### Task description
Among the records, find the lines that hold the string "remove" and return them.

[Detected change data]
________________
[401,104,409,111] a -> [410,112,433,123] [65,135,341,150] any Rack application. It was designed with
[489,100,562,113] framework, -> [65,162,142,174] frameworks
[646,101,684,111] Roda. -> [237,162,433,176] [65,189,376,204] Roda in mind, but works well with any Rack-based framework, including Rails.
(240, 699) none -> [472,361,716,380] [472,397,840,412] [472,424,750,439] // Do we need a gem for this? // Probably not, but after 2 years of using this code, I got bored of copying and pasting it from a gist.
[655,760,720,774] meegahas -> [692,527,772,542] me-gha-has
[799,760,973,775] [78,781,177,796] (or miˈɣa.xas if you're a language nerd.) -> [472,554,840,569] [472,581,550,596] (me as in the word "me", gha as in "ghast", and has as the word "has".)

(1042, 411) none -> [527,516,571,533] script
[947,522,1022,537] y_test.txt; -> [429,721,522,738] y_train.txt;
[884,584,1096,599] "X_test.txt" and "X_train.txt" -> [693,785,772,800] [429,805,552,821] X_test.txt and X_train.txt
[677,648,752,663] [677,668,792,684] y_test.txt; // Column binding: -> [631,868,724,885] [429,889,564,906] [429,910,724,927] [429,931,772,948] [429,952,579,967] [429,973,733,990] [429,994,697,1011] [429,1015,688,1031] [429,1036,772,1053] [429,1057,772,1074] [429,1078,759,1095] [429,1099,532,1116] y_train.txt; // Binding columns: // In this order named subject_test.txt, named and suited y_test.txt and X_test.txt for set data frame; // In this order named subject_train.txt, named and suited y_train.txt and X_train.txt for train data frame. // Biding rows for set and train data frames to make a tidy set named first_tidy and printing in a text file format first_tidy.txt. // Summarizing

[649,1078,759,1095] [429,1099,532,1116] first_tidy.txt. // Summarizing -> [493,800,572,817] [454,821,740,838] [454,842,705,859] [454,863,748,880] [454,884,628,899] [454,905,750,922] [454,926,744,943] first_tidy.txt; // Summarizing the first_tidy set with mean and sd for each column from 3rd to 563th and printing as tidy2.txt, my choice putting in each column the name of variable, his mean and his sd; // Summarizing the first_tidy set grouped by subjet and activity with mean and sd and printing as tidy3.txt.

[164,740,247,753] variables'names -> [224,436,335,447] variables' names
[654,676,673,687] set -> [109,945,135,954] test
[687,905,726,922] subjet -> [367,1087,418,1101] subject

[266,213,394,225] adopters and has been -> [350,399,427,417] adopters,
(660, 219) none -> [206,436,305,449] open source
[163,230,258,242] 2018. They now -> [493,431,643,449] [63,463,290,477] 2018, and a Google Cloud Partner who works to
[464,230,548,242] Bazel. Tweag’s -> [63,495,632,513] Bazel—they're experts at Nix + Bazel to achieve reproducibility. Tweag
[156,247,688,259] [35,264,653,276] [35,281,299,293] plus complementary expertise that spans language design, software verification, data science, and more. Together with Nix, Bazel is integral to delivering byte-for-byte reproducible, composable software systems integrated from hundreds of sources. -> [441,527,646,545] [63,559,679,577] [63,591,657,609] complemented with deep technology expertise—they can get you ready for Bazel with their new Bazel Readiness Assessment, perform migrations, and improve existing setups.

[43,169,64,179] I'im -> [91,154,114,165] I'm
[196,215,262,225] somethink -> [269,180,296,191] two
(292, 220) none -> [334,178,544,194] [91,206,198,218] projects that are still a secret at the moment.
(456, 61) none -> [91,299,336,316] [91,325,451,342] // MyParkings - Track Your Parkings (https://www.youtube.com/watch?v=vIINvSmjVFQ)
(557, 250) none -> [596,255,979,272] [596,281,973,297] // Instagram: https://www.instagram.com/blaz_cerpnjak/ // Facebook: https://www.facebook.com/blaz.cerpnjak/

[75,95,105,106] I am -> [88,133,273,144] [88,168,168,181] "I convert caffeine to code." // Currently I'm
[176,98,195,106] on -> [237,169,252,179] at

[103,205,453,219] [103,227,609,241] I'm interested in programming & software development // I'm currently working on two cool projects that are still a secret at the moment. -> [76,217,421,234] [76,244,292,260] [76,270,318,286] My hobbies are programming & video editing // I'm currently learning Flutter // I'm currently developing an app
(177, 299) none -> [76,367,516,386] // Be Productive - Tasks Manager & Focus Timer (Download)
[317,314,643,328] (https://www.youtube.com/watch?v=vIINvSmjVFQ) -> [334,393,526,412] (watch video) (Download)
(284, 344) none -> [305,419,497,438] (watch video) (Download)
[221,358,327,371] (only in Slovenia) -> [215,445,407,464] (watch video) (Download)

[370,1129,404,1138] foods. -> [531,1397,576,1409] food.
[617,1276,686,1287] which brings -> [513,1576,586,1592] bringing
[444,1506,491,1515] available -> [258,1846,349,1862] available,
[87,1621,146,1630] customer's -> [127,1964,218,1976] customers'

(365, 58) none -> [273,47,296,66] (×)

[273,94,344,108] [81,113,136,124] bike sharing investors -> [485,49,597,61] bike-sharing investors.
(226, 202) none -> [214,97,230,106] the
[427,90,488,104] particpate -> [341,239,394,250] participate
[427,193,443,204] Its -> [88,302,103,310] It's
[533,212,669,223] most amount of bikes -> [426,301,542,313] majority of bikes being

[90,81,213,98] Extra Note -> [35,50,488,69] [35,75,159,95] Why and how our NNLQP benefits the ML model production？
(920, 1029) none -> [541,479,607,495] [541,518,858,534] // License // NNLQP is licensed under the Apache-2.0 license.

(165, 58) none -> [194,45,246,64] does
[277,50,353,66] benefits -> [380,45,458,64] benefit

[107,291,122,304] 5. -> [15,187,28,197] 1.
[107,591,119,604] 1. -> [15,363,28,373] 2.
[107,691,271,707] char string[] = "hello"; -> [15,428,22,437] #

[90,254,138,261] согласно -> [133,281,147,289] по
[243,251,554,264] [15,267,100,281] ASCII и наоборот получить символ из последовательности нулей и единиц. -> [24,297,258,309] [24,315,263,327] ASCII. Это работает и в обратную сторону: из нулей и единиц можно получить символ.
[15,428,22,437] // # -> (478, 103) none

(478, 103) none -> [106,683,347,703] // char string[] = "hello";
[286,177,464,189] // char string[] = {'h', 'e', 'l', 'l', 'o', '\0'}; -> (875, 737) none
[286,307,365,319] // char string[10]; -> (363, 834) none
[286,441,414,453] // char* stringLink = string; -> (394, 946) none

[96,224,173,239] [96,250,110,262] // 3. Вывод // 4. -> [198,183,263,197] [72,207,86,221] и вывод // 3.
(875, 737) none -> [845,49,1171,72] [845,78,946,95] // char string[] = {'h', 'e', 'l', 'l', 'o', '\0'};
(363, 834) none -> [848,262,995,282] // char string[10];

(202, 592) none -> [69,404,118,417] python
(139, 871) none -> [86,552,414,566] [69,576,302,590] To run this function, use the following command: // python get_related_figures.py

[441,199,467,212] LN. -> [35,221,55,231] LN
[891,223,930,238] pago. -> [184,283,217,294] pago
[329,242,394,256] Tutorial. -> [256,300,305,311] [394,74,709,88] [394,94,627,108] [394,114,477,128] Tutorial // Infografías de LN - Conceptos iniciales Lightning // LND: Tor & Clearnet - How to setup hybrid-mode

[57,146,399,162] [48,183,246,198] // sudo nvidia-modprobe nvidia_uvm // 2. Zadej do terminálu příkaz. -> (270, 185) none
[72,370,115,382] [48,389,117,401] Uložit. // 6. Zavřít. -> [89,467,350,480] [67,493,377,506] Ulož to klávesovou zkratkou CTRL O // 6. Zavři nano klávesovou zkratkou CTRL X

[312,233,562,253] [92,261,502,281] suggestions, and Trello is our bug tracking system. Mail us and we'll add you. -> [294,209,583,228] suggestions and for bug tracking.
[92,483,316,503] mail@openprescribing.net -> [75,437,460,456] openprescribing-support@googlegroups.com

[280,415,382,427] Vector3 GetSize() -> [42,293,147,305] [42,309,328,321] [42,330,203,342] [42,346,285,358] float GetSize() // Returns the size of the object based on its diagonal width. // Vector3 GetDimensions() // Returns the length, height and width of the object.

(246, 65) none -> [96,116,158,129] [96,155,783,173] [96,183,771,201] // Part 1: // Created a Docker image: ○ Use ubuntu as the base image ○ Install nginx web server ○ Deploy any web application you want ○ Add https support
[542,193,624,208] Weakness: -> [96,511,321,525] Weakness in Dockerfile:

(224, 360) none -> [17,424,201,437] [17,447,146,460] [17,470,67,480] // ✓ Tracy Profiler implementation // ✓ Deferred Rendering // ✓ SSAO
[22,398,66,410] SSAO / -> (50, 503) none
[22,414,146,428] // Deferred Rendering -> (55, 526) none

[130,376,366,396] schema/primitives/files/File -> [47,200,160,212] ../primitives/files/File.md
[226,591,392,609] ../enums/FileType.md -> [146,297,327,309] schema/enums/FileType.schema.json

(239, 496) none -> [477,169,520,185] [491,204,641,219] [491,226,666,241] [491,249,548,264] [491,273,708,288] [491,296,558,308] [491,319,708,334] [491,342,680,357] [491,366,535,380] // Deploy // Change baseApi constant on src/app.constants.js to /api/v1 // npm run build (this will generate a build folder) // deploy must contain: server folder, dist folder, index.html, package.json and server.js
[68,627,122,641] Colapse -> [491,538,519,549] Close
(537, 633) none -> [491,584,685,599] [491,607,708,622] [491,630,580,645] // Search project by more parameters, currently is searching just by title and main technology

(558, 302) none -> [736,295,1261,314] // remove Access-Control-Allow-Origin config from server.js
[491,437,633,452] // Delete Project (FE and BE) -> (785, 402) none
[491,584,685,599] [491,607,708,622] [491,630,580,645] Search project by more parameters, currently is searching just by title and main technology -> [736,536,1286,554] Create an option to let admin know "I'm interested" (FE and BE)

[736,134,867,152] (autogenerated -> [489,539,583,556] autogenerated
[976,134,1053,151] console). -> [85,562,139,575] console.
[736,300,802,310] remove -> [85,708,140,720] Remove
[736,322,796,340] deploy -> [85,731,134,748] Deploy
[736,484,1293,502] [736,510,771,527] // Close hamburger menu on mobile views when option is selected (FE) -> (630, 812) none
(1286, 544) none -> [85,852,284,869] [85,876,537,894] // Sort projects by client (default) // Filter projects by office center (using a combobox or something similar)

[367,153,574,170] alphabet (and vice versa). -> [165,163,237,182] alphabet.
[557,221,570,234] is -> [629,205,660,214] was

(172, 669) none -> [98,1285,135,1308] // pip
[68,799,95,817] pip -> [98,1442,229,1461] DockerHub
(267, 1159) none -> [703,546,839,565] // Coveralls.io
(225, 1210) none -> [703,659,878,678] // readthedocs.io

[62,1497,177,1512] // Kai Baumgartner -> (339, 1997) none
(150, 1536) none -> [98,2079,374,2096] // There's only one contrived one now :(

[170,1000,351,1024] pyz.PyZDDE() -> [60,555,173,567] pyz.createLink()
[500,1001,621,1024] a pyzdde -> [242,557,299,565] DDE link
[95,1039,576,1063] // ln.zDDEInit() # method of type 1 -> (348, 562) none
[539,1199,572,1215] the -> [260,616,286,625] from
________________
### Solution
(558, 302) none -> [736,295,1261,314] // remove Access-Control-Allow-Origin config from server.js
[736,300,802,310] remove -> [85,708,140,720] Remove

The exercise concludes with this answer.